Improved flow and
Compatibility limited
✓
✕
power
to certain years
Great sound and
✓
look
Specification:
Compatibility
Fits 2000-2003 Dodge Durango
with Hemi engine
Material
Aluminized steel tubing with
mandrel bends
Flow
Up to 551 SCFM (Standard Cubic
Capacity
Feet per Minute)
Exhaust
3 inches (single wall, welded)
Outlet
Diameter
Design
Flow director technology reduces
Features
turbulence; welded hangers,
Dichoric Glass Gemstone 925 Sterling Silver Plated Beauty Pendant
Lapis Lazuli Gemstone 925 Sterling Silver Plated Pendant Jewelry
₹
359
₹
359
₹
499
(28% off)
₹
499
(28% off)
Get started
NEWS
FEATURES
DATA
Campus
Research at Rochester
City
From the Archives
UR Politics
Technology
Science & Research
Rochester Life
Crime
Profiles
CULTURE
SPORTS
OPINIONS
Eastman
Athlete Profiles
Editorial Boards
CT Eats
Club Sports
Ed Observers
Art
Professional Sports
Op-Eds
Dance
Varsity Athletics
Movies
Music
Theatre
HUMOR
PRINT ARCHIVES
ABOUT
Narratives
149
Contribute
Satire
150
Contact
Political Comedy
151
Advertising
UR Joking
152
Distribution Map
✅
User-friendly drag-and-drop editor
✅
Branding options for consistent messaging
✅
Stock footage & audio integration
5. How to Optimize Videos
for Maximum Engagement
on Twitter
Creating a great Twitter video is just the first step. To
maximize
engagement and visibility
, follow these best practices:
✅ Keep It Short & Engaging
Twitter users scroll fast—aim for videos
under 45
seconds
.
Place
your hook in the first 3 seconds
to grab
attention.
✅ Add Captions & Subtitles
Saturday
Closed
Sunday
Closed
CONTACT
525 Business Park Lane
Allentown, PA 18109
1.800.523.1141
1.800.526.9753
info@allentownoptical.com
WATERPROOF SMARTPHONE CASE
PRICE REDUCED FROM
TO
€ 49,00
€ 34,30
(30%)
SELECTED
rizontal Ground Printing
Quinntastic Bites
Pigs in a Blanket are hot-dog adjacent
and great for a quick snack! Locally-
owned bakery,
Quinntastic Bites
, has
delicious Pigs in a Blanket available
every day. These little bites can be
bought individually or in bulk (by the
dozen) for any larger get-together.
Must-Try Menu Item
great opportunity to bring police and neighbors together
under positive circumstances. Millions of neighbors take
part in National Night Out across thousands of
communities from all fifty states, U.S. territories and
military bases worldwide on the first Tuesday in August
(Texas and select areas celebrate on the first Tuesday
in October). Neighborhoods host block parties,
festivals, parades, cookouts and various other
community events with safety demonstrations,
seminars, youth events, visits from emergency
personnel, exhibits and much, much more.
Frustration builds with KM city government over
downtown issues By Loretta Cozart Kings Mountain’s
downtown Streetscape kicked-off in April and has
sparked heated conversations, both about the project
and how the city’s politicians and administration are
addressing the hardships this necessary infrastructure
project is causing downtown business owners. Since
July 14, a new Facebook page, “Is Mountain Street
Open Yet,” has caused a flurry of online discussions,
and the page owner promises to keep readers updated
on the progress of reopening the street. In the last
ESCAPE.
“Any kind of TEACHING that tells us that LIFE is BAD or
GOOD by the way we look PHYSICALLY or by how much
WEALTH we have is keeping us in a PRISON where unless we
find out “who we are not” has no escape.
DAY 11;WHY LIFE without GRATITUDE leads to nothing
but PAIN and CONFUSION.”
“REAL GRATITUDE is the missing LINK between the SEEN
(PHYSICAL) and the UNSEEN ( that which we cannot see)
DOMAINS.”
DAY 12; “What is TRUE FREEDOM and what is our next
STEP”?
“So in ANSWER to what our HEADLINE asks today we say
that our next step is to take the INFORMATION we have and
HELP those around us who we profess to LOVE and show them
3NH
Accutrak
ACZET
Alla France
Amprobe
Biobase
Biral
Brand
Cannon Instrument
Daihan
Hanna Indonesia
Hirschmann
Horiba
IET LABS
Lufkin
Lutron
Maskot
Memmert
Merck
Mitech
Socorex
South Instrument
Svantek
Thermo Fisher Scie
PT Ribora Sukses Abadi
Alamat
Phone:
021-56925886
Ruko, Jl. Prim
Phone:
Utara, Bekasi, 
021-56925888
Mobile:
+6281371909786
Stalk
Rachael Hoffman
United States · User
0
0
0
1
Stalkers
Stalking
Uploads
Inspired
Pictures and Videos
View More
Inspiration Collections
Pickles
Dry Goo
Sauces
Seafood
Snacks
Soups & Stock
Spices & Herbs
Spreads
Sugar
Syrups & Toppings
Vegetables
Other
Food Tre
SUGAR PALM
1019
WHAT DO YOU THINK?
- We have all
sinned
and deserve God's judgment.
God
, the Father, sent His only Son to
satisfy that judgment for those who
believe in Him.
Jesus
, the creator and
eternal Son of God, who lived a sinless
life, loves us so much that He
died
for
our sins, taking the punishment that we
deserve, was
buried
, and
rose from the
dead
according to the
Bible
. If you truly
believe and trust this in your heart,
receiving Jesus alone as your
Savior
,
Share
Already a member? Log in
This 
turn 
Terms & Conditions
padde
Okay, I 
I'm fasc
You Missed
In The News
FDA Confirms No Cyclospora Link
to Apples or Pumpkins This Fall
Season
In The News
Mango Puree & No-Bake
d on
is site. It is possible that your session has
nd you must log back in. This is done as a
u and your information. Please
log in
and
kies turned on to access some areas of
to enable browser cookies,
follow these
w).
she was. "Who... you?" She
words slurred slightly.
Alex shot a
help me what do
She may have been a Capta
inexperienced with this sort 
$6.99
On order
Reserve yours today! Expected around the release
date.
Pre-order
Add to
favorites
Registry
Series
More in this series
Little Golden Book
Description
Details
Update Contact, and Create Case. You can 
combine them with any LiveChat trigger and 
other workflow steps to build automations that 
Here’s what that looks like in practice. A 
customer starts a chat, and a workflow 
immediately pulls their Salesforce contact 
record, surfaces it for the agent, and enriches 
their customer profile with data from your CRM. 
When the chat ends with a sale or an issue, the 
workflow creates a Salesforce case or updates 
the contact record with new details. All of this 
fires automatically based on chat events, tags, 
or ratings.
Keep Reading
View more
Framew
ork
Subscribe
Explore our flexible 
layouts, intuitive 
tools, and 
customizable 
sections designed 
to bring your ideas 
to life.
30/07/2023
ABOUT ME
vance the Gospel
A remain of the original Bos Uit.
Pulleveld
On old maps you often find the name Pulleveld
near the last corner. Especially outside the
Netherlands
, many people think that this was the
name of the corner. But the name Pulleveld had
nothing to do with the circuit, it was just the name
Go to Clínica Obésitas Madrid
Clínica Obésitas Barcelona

═══

JOB ITEM :: Exactly reproduce every line of the records.

RESPONSE TO THE TASK ::
Improved flow and
Compatibility limited
✓
✕
power
to certain years
Great sound and
✓
look
Specification:
Compatibility
Fits 2000-2003 Dodge Durango
with Hemi engine
Material
Aluminized steel tubing with
mandrel bends
Flow
Up to 551 SCFM (Standard Cubic
Capacity
Feet per Minute)
Exhaust
3 inches (single wall, welded)
Outlet
Diameter
Design
Flow director technology reduces
Features
turbulence; welded hangers,
Dichoric Glass Gemstone 925 Sterling Silver Plated Beauty Pendant
Lapis Lazuli Gemstone 925 Sterling Silver Plated Pendant Jewelry
₹
359
₹
359
₹
499
(28% off)
₹
499
(28% off)
Get started
NEWS
FEATURES
DATA
Campus
Research at Rochester
City
From the Archives
UR Politics
Technology
Science & Research
Rochester Life
Crime
Profiles
CULTURE
SPORTS
OPINIONS
Eastman
Athlete Profiles
Editorial Boards
CT Eats
Club Sports
Ed Observers
Art
Professional Sports
Op-Eds
Dance
Varsity Athletics
Movies
Music
Theatre
HUMOR
PRINT ARCHIVES
ABOUT
Narratives
149
Contribute
Satire
150
Contact
Political Comedy
151
Advertising
UR Joking
152
Distribution Map
✅
User-friendly drag-and-drop editor
✅
Branding options for consistent messaging
✅
Stock footage & audio integration
5. How to Optimize Videos
for Maximum Engagement
on Twitter
Creating a great Twitter video is just the first step. To
maximize
engagement and visibility
, follow these best practices:
✅ Keep It Short & Engaging
Twitter users scroll fast—aim for videos
under 45
seconds
.
Place
your hook in the first 3 seconds
to grab
attention.
✅ Add Captions & Subtitles
Saturday
Closed
Sunday
Closed
CONTACT
525 Business Park Lane
Allentown, PA 18109
1.800.523.1141
1.800.526.9753
info@allentownoptical.com
WATERPROOF SMARTPHONE CASE
PRICE REDUCED FROM
TO
€ 49,00
€ 34,30
(30%)
SELECTED
rizontal Ground Printing
Quinntastic Bites
Pigs in a Blanket are hot-dog adjacent
and great for a quick snack! Locally-
owned bakery,
Quinntastic Bites
, has
delicious Pigs in a Blanket available
every day. These little bites can be
bought individually or in bulk (by the
dozen) for any larger get-together.
Must-Try Menu Item
great opportunity to bring police and neighbors together
under positive circumstances. Millions of neighbors take
part in National Night Out across thousands of
communities from all fifty states, U.S. territories and
military bases worldwide on the first Tuesday in August
(Texas and select areas celebrate on the first Tuesday
in October). Neighborhoods host block parties,
festivals, parades, cookouts and various other
community events with safety demonstrations,
seminars, youth events, visits from emergency
personnel, exhibits and much, much more.
Frustration builds with KM city government over
downtown issues By Loretta Cozart Kings Mountain’s
downtown Streetscape kicked-off in April and has
sparked heated conversations, both about the project
and how the city’s politicians and administration are
addressing the hardships this necessary infrastructure
project is causing downtown business owners. Since
July 14, a new Facebook page, “Is Mountain Street
Open Yet,” has caused a flurry of online discussions,
and the page owner promises to keep readers updated
on the progress of reopening the street. In the last
ESCAPE.
“Any kind of TEACHING that tells us that LIFE is BAD or
GOOD by the way we look PHYSICALLY or by how much
WEALTH we have is keeping us in a PRISON where unless we
find out “who we are not” has no escape.
DAY 11;WHY LIFE without GRATITUDE leads to nothing
but PAIN and CONFUSION.”
“REAL GRATITUDE is the missing LINK between the SEEN
(PHYSICAL) and the UNSEEN ( that which we cannot see)
DOMAINS.”
DAY 12; “What is TRUE FREEDOM and what is our next
STEP”?
“So in ANSWER to what our HEADLINE asks today we say
that our next step is to take the INFORMATION we have and
HELP those around us who we profess to LOVE and show them
3NH
Accutrak
ACZET
Alla France
Amprobe
Biobase
Biral
Brand
Cannon Instrument
Daihan
Hanna Indonesia
Hirschmann
Horiba
IET LABS
Lufkin
Lutron
Maskot
Memmert
Merck
Mitech
Socorex
South Instrument
Svantek
Thermo Fisher Scie
PT Ribora Sukses Abadi
Alamat
Phone:
021-56925886
Ruko, Jl. Prim
Phone:
Utara, Bekasi, 
021-56925888
Mobile:
+6281371909786
Stalk
Rachael Hoffman
United States · User
0
0
0
1
Stalkers
Stalking
Uploads
Inspired
Pictures and Videos
View More
Inspiration Collections
Pickles
Dry Goo
Sauces
Seafood
Snacks
Soups & Stock
Spices & Herbs
Spreads
Sugar
Syrups & Toppings
Vegetables
Other
Food Tre
SUGAR PALM
1019
WHAT DO YOU THINK?
- We have all
sinned
and deserve God's judgment.
God
, the Father, sent His only Son to
satisfy that judgment for those who
believe in Him.
Jesus
, the creator and
eternal Son of God, who lived a sinless
life, loves us so much that He
died
for
our sins, taking the punishment that we
deserve, was
buried
, and
rose from the
dead
according to the
Bible
. If you truly
believe and trust this in your heart,
receiving Jesus alone as your
Savior
,
Share
Already a member? Log in
This 
turn 
Terms & Conditions
padde
Okay, I 
I'm fasc
You Missed
In The News
FDA Confirms No Cyclospora Link
to Apples or Pumpkins This Fall
Season
In The News
Mango Puree & No-Bake
d on
is site. It is possible that your session has
nd you must log back in. This is done as a
u and your information. Please
log in
and
kies turned on to access some areas of
to enable browser cookies,
follow these
w).
she was. "Who... you?" She
words slurred slightly.
Alex shot a
help me what do
She may have been a Capta
inexperienced with this sort 
$6.99
On order
Reserve yours today! Expected around the release
date.
Pre-order
Add to
favorites
Registry
Series
More in this series
Little Golden Book
Description
Details
Update Contact, and Create Case. You can 
combine them with any LiveChat trigger and 
other workflow steps to build automations that 
Here’s what that looks like in practice. A 
customer starts a chat, and a workflow 
immediately pulls their Salesforce contact 
record, surfaces it for the agent, and enriches 
their customer profile with data from your CRM. 
When the chat ends with a sale or an issue, the 
workflow creates a Salesforce case or updates 
the contact record with new details. All of this 
fires automatically based on chat events, tags, 
or ratings.
Keep Reading
View more
Framew
ork
Subscribe
Explore our flexible 
layouts, intuitive 
tools, and 
customizable 
sections designed 
to bring your ideas 
to life.
30/07/2023
ABOUT ME
vance the Gospel
A remain of the original Bos Uit.
Pulleveld
On old maps you often find the name Pulleveld
near the last corner. Especially outside the
Netherlands
, many people think that this was the
name of the corner. But the name Pulleveld had
nothing to do with the circuit, it was just the name
Go to Clínica Obésitas Madrid
Clínica Obésitas Barcelona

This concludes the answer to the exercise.